European Environment Agency (EEA)

Towards a green economy in Europe


Courtesy of European Environment Agency (EEA)

EU environmental policy targets and objectives 2010–2050

1 Moving towards a green economy in Europe

Global economic crisis, soaring commodity prices and growing awareness of humanity's impact on the environment have pushed the 'green economy' concept into mainstream policy debate in recent years. In large part, this reflects a recognition that the prevailing model of economic growth — founded on ever-increasing consumption of resources and emission of pollutants — simply cannot be sustained in a world of finite resources and ecosystem capacity.

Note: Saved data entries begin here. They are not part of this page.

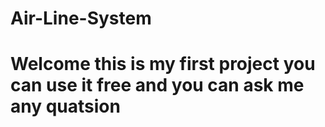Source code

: # Air-Line-System
<h1> Welcome this is my first project you can use it free and you can ask me any quatsion </h1>

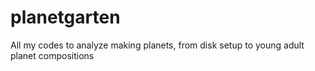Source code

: # planetgarten
All my codes to analyze making planets, from disk setup to young adult planet compositions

1.1 The green economy — a vision for development
Changing the way that society manages the interaction of the environmental and economic domains requires actions across all sectors. The green economy concept can play a valuable role in this context by providing a coherent vision to guide policy and planning. A 'green' economy can be understood as one in which environmental, economic and social policies and innovations enable society to use resources efficiently — enhancing human well-being in an inclusive manner, while maintaining the natural systems that sustain us (EEA, 2012b).

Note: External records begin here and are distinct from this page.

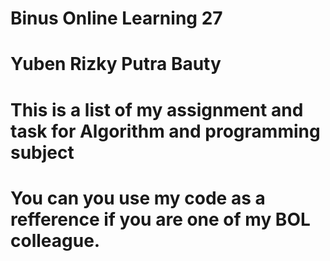 # Binus Online Learning 27
# Yuben Rizky Putra Bauty
# This is a list of my assignment and task for Algorithm and programming subject 
# You can you use my code as a refference if you are one of my BOL colleague.
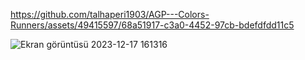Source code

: 

https://github.com/talhaperi1903/AGP---Colors-Runners/assets/49415597/68a51917-c3a0-4452-97cb-bdefdfdd11c5

![Ekran görüntüsü 2023-12-17 161316](https://github.com/talhaperi1903/AGP---Colors-Runners/assets/49415597/9f6712b1-2070-4cfb-bd0e-caa77d0891c2)
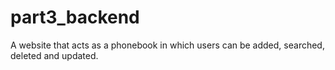 # part3_backend
A website that acts as a phonebook in which users can be added, searched, deleted and updated.
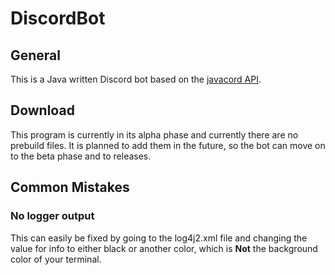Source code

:# DiscordBot
## General
This is a Java written Discord bot based on the [javacord API](https://github.com/Javacord/Javacord).

## Download
This program is currently in its alpha phase and currently there are no prebuild files. It is planned to add them in the future, so the bot can move on to the beta phase and to releases.

## Common Mistakes
### No logger output
This can easily be fixed by going to the log4j2.xml file and changing the value for info to either black or another color, which is **Not** the background color of your terminal.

Essentially, the green economy concept comprises a twin challenge. First, we need to focus on the economy, finding ways to increase prosperity without increasing resource use and environmental impacts. Put simply, we need to become more resource efficient.

By itself, however, resource efficiency will not guarantee steady or declining resource use. After all, we could become more efficient but still put excessive demands on the environment. For that reason, to achieve sustainability we also need to focus on ecosystem resilience — the status, trends and limits of natural systems.

While addressing the twin challenge of boosting resource efficiency and maintaining ecosystem resilience, there is a clear need to integrate a third focus: human well-being. This aspect is important because the benefits we derive from the environment and the harms that we suffer due its degradation are not always reflected in market prices and therefore require separate consideration. Equally important, there is a need to ensure an equitable distribution of the benefits and costs of economic restructuring.